Start by patting the chicken breasts dry with paper towels and seasoning them generously with salt, pepper, and the dried thyme. Heat the olive oil over medium-high heat in your skillet. Once hot, add the chicken breasts and sear each side for about 5-6 minutes until golden brown and cooked through. Remove the chicken from the skillet and set aside on a plate.
In the same skillet, add the sliced mushrooms and trimmed green beans. Sauté for 4-5 minutes until the mushrooms release their moisture and start to brown, and the green beans become tender-crisp. Stir occasionally to ensure even cooking.

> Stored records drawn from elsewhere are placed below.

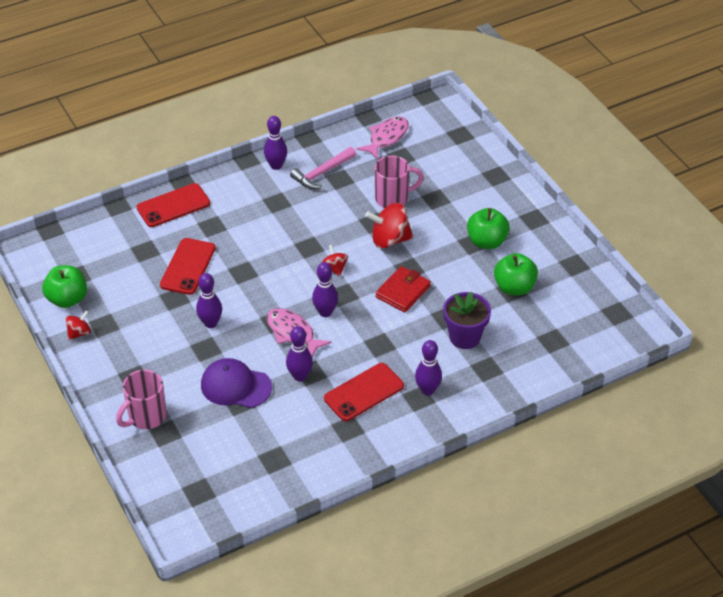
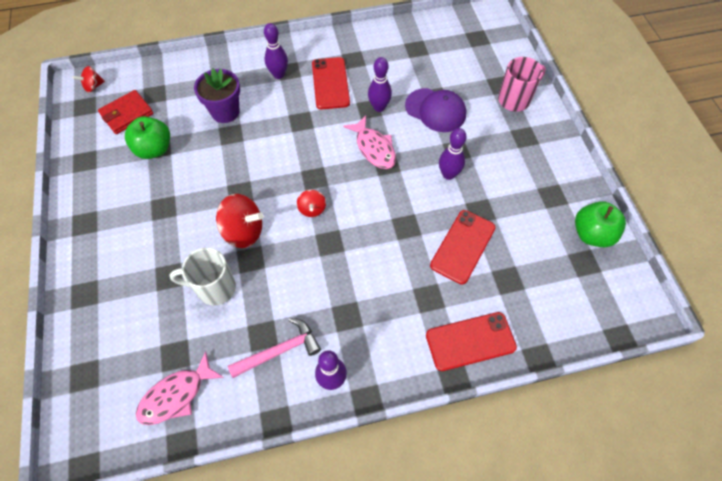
camera: 165 degrees left, 15 degrees up
red spinning top [65,311,91,340] -> red spinning top moved to [72,66,105,93]
purple bowling pin [312,262,338,317] -> none
red phone [324,363,404,421] -> red phone turned 75 degrees counterclockwise [312,57,350,109]
pink mug [375,155,424,208] -> white mug [170,248,236,306]
red wallet [375,266,431,312] -> red wallet moved to [98,90,154,134]
green apple [467,208,510,249] -> none

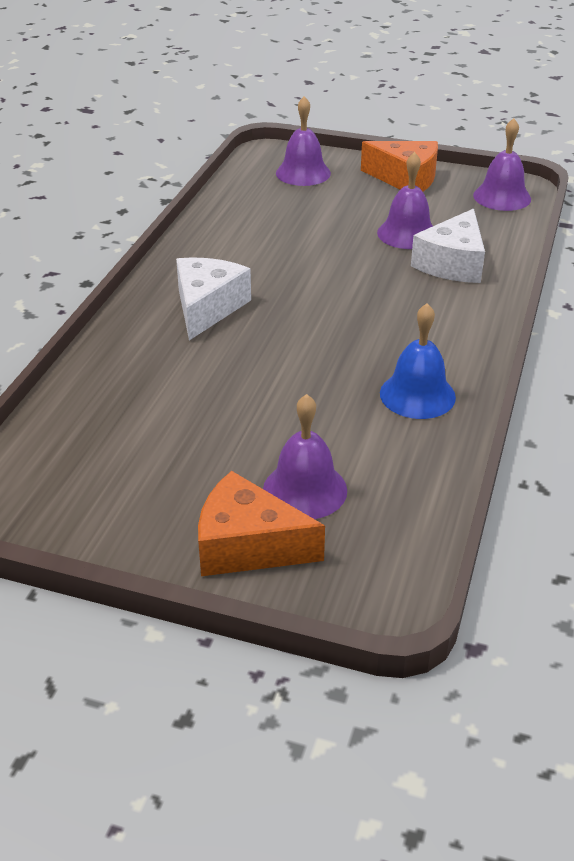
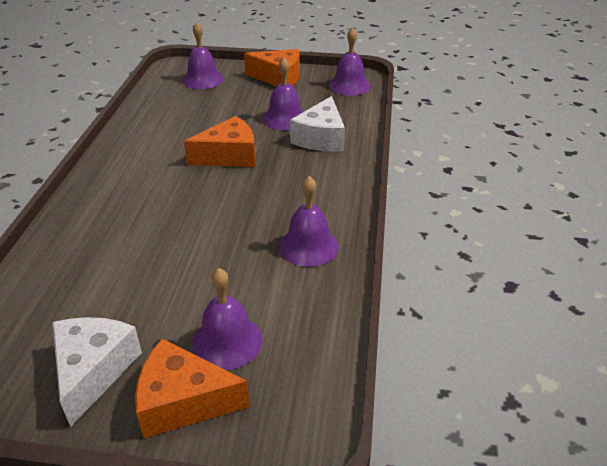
camera: 10 degrees left, 0 degrees up
white cheese [176,257,251,340] -> white cheese moved to [52,317,142,427]
blue bell [380,303,456,419] -> purple bell [279,176,339,267]
none -> orange cheese [184,116,255,167]

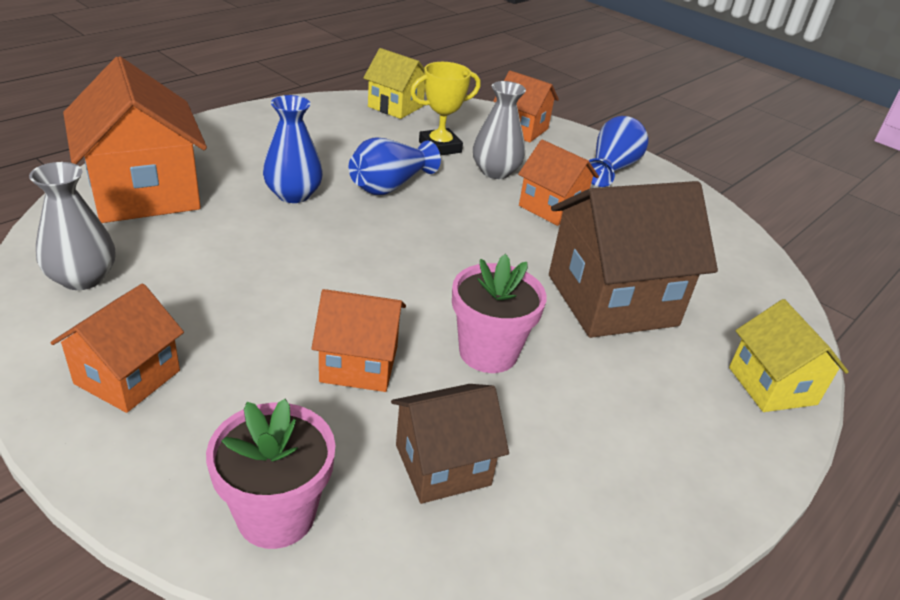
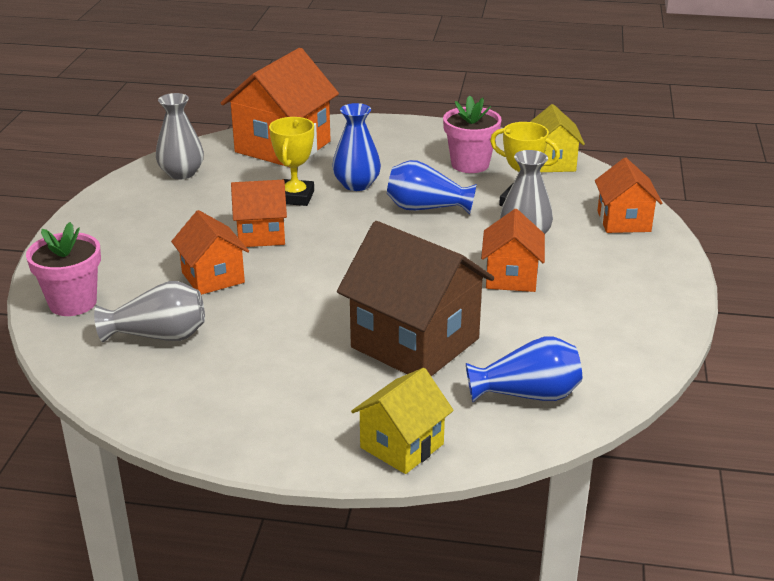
camera: 60 degrees right, 5 degrees down
orange house [50,284,184,413] -> orange house moved to [231,180,287,247]
brown house [391,384,509,504] -> grey vase [94,281,205,342]
pink flower pot [452,254,547,373] -> pink flower pot moved to [443,95,502,173]
blue vase [589,116,648,187] -> blue vase moved to [466,336,582,402]
none -> yellow trophy [269,117,314,206]

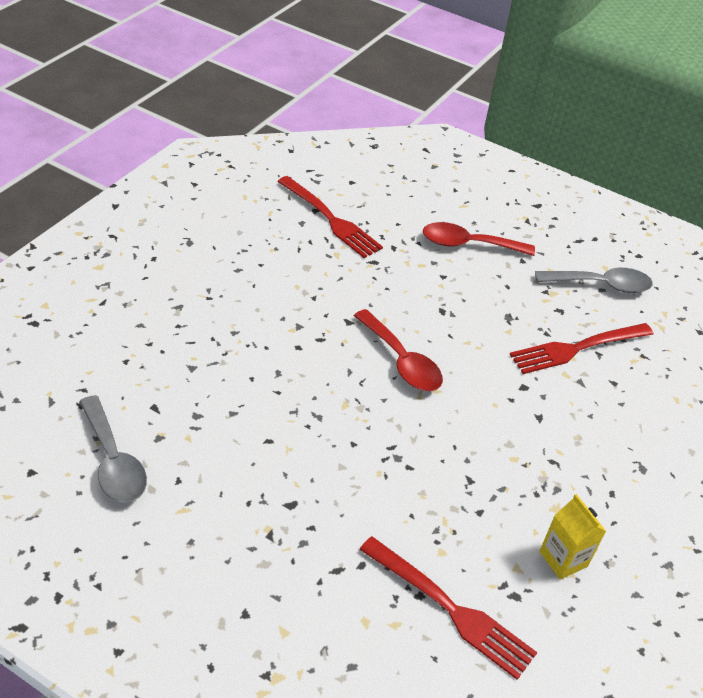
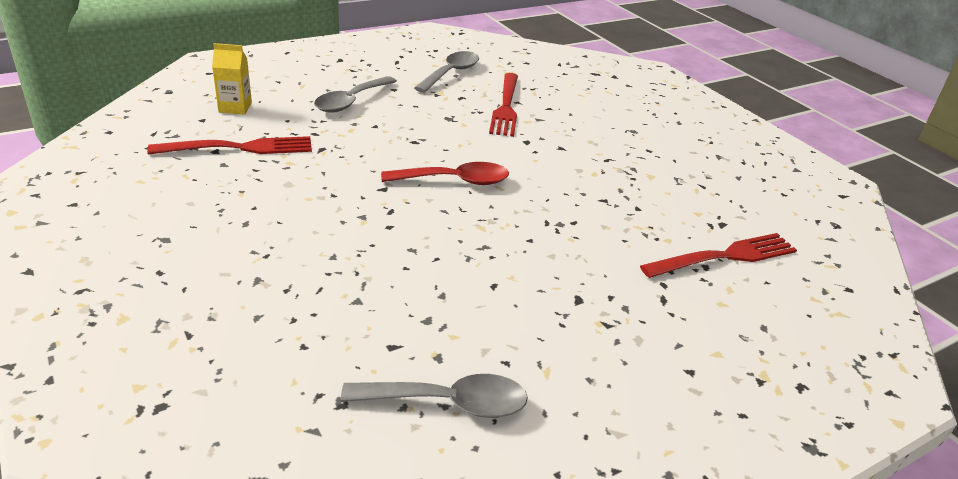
camera: 60 degrees left, 10 degrees down
red spoon [423,222,535,256] -> grey spoon [314,76,397,113]
yellow carton [539,494,606,580] -> yellow carton moved to [212,43,252,114]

Add the minced garlic to the skillet with the vegetables. Cook for about 1 minute until fragrant, being careful not to burn the garlic, as it can turn bitter quickly.
Pour in the chicken broth and stir, scraping any browned bits from the bottom of the pan. Allow the broth to reduce slightly for 2-3 minutes. Then, add the heavy cream and stir to combine. Let the sauce simmer gently until it thickens, about 4-5 minutes.
Return the chicken breasts to the skillet, nestling them into the creamy sauce with the mushrooms and green beans. Spoon some sauce over the chicken and cook for another 3-4 minutes to heat everything through and meld the flavors.
Sprinkle fresh parsley over the top for a burst of color and freshness. Serve hot, spooning extra sauce over the chicken. This dish pairs wonderfully with a side of rice, potatoes, or even the Creamy Garlic Parmesan Orzo to soak up every bit of that luscious sauce.